# Object storage design

_This design relies on S3-style semantics: read-after-write consistency for object reads and atomic conditional writes (`If-Match` / `If-None-Match`) as supported on AWS S3 and Cloudflare R2._

kassette’s object storage backend, `RemoteStorage`, stores each run's journal as one JSONL object in an S3-compatible object store. Because object stores cannot append to objects, kassette emulates append using a CAS-protected read-modify-write loop.

## Why one object?

We could store the journal in other ways. Why store the full journal as one object?

As the [Why kassette](why-kassette.md#the-agentic-workload) doc explains, a one object design fits kassette's target agentic workload: 10–100 sequential turns, often needing to wait on an LLM call, tool call, webhook, or human. Journal entries are usually KB-sized, so object-store latency on the write hot path is usually hidden under the agent's work which is measured in seconds.

This design optimizes the read path because on start, resume, or fork, kassette needs to read the whole journal to rebuild run state. With one object, that is one read.

The tradeoff is write amplification. Now each append needs to upload the full journal so the total uploaded bytes over a run ends up as `O(N²)`. That’s acceptable for the workloads run with kassette.

Other designs optimize for different things, eg:

- A design like Delta Lake's where we have one object per entry makes appends cheap, but when it has to recover does a lot more work when it lists, fetches, orders, and validates many entry objects.
- A WAL-style layout would write entries as separate objects as well, along with a small `meta.json` file containing the active session and next offset. Writers would then CAS `meta.json` instead of the individual journal entries. That avoids having to rewrite the full journal, but the tradeoff is that a commit is now spread across two writes instead of one, potentially leaving us with partial commits we need to reconcile.

In kassette’s case, it makes sense to accept the larger write payload in exchange for fewer reads and an overall simpler design.

## Serializing concurrent writes

Each append uses a CAS-protected read-modify-write loop:

1. Read the journal and its etag.
2. Add one JSONL line locally.
3. Upload the full journal object back with `If-Match: <etag>`.

The `If-Match` enables compare-and-swap (CAS) so that object storage will only accept the upload if the object still has the same etag that we initially read. This allows us to serialize concurrent appends.

Suppose two processes try to append to the same run:

1. Process A and process B both read the same journal at etag `E1`.
2. A appends its line and uploads with `If-Match: E1`. It’s accepted and the etag is updated to `E2`.
3. B appends its line to its (now stale) copy and uploads with `If-Match: E1`. It will be rejected with `412 Precondition Failed` because the current etag is now `E2`.
4. B reads the latest journal, now including A's line, appends its line to that version, and this time succeeds.

From this example you can see that the rejection is only a signal that B's copy was stale, not a lost update. CAS gives kassette a strongly consistent, ordered journal without needing a lock service.

We’ve now established consistency for the journal, but that’s only one part of safely appending to it. The other danger we must confront is from zombie processes.

## Fencing zombie writers

A zombie writer is an old kassette process that is still running after a newer one has taken over the same run. This most commonly happens when a dispatcher redelivers a timed-out job.

kassette fences zombies with session numbers stored in the journal:

- Every new session writes a `start` entry.
- That `start` entry uses a session number higher than any session already in the journal.
- Every later entry from that invocation carries the same session number.

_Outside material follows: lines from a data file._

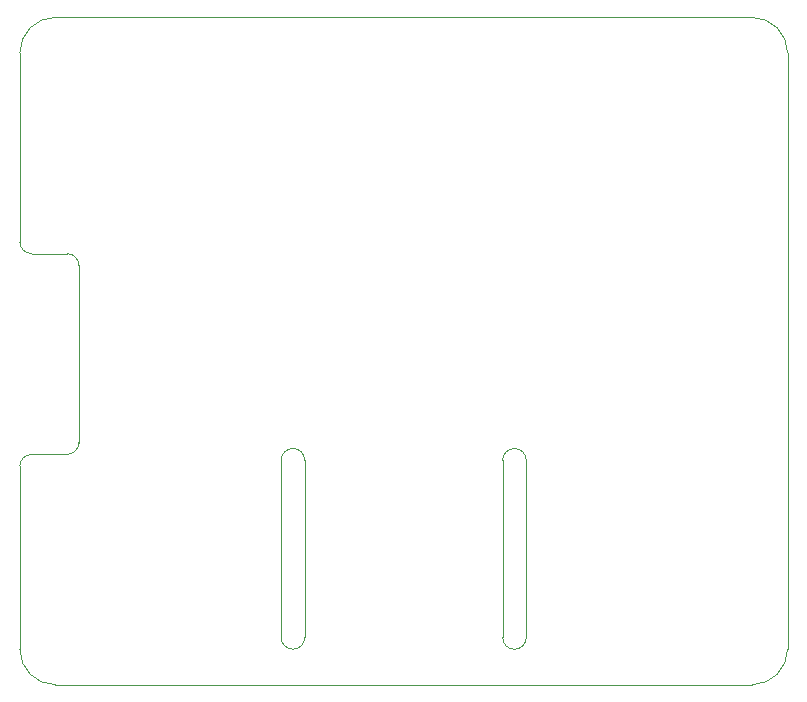
<source format=gbr>
%TF.GenerationSoftware,KiCad,Pcbnew,(6.0.0-0)*%
%TF.CreationDate,2022-01-12T23:13:02-08:00*%
%TF.ProjectId,tentacle-raspi,74656e74-6163-46c6-952d-72617370692e,1.0*%
%TF.SameCoordinates,Original*%
%TF.FileFunction,Profile,NP*%
%FSLAX46Y46*%
G04 Gerber Fmt 4.6, Leading zero omitted, Abs format (unit mm)*
G04 Created by KiCad (PCBNEW (6.0.0-0)) date 2022-01-12 23:13:02*
%MOMM*%
%LPD*%
G01*
G04 APERTURE LIST*
%TA.AperFunction,Profile*%
%ADD10C,0.100000*%
%TD*%
G04 APERTURE END LIST*
D10*
X127625000Y-109500000D02*
X127625000Y-94500000D01*
X129625000Y-109500000D02*
X129625000Y-94500000D01*
X127625000Y-109500000D02*
G75*
G03*
X128625000Y-110500000I999999J-1D01*
G01*
X128625000Y-110500000D02*
G75*
G03*
X129625000Y-109500000I1J999999D01*
G01*
X129625000Y-94500000D02*
G75*
G03*
X128625000Y-93500000I-999999J1D01*
G01*
X128625000Y-93500000D02*
G75*
G03*
X127625000Y-94500000I-1J-999999D01*
G01*
X106500000Y-94000000D02*
G75*
G03*
X105500000Y-95000000I-1J-999999D01*
G01*
X106500000Y-94000000D02*
X109500000Y-94000000D01*
X108500000Y-57000000D02*
G75*
G03*
X105500000Y-60000000I1J-3000001D01*
G01*
X146375000Y-109500000D02*
X146375000Y-94500000D01*
X110500000Y-78000000D02*
G75*
G03*
X109500000Y-77000000I-999999J1D01*
G01*
X105500000Y-76000000D02*
X105500000Y-60000000D01*
X109500000Y-94000000D02*
G75*
G03*
X110500000Y-93000000I1J999999D01*
G01*
X147375000Y-110500000D02*
G75*
G03*
X148375000Y-109500000I1J999999D01*
G01*
X147375000Y-93500000D02*
G75*
G03*
X146375000Y-94500000I-1J-999999D01*
G01*
X167500000Y-113500000D02*
X108500000Y-113500000D01*
X167500000Y-113500000D02*
G75*
G03*
X170500000Y-110500000I-1J3000001D01*
G01*
X109500000Y-77000000D02*
X106500000Y-77000000D01*
X105500000Y-110500000D02*
G75*
G03*
X108500000Y-113500000I3000001J1D01*
G01*
X170500000Y-60000000D02*
G75*
G03*
X167500000Y-57000000I-3000001J-1D01*
G01*
X146375000Y-109500000D02*
G75*
G03*
X147375000Y-110500000I999999J-1D01*
G01*
X105500000Y-76000000D02*
G75*
G03*
X106500000Y-77000000I999999J-1D01*
G01*
X148375000Y-109500000D02*
X148375000Y-94500000D01*
X110500000Y-93000000D02*
X110500000Y-78000000D01*
X108500000Y-57000000D02*
X167500000Y-57000000D01*
X170500000Y-60000000D02*
X170500000Y-110500000D01*
X105500000Y-110500000D02*
X105500000Y-95000000D01*
X148375000Y-94500000D02*
G75*
G03*
X147375000Y-93500000I-999999J1D01*
G01*
M02*

</source>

The highest session number in the journal is the current writer.

Here’s a simple example:

1. Session 1 starts and begins work.
2. Session 1 stalls before its next journal write.
3. The dispatcher starts session 2 for the same run.
4. Session 2 writes `start` with `session: 2`; that is now the highest session in the journal.
5. Session 1 wakes up and tries to append a `step` entry with `session: 1`.
6. Its CAS write fails because session 2 changed the object.
7. Session 1 rereads the journal, sees `start` with `session: 2`, and throws `FencedError` instead of retrying.

The important part is step 7. After a CAS failure, kassette does not blindly retry, it will always re-read the journal and run the fencing check again. That way, if a higher session has started, this writer knows it’s stale and must stop.

CAS and fencing are performing different jobs:

- CAS ensures data in the journal is always consistent.
- The session number decides whether this process is still allowed to append.

Together they give kassette a single ordered journal with a single writer, all without the complexity of locks, leases, heartbeats, or a coordinator.